Although clinical signs may evoke the suspicion of shigellosis, diagnosis is dependent upon the isolation and identification of Shigella from the feces. Positive cultures are most often obtained from blood-tinged plugs of mucus in freshly passed stool specimens obtained during the acute phase of disease. Rectal swabs may also be used to culture shigellae if the specimen is processed rapidly or is deposited in a buffered glycerol saline holding solution. Isolation of shigellae in the clinical laboratory typically involves an initial streaking for isolation on differential/selective media with aerobic incubation to inhibit the growth of the anaerobic normal flora. Commonly used primary isolation media include MacConkey, Hektoen Enteric Agar, and Salmonella-Shigella (SS) Agar. These media contain bile salts to inhibit the growth of other Gram-negative bacteria and pH indicators to differentiate lactose fermenters (Coliforms) from non-lactose fermenters such as shigellae. A liquid enrichment medium (Hajna Gram-negative broth) may also be inoculated with the stool specimen and subcultured onto the selective/differential agarose media after a short growth period. Following overnight incubation of primary isolation media at 37° C, colorless, non-lactose-fermenting colonies are streaked and stabbed into tubed slants of Kligler's Iron Agar or Triple Sugar Iron Agar. In these differential media, Shigella species produce an alkaline slant and an acid butt with no bubbles of gas in the agar. This reaction gives a presumptive identification, and slide agglutination tests with antisera for serogroup and serotype confirm the identification.

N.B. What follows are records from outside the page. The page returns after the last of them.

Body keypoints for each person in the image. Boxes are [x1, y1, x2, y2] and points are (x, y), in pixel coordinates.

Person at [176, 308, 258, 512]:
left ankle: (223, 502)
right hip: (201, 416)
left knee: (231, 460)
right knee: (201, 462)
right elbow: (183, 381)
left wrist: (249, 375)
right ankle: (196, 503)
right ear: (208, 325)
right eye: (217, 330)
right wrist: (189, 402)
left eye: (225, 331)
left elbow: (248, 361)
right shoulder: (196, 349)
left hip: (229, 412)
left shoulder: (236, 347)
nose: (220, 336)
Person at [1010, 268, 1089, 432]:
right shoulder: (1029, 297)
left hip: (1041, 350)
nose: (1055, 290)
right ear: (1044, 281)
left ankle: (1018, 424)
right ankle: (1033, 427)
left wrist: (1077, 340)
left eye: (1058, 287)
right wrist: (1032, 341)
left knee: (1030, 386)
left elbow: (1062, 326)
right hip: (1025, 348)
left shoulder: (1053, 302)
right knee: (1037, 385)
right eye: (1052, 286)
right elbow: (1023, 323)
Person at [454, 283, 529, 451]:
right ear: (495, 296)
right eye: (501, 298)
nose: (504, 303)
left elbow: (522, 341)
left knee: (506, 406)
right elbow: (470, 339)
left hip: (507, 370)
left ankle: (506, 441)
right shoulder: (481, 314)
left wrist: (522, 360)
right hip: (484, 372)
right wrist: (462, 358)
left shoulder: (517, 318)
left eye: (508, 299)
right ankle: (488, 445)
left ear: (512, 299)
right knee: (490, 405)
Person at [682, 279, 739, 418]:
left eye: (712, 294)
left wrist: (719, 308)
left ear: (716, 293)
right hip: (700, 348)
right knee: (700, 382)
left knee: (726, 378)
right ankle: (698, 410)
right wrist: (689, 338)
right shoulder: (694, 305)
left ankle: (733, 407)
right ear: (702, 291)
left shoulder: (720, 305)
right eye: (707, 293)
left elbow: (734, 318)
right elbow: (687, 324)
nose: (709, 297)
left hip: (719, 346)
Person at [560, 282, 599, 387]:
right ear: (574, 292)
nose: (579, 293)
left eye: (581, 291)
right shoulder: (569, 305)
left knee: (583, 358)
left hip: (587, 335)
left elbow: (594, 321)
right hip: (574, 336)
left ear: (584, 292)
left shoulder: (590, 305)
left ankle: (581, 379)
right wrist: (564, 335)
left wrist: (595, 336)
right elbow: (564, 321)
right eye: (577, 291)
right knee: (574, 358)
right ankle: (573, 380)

Some E coli biotypes of the normal intestinal flora closely resemble Shigella species (i.e. they are nonmotile, delayed lactose fermenters). These coliforms can usually be differentiated from shigellae by the ability to decarboxylate lysine. However, some coliforms cause enteroinvasive disease because they carry the Shigella-like virulence plasmid, and these pathogens are conventionally identified by laborious serological screening for EIEC serotypes. Sensitive and rapid methodology for identification of both EIEC and Shigella species utilizes DNA probes that hybridize with common virulence plasmid genes or DNA primers that amplify plasmid genes by polymerase chain reaction (PCR). Enzyme-linked immunosorbent assay (ELISA) using antiserum or monoclonal antibody recognizing Ipa proteins can also be used to screen stools for enteroinvasive pathogens. These experimental diagnostic techniques are useful for epidemiological studies of enteroinvasive infections, but they are probably too specialized for routine use in the clinical laboratory.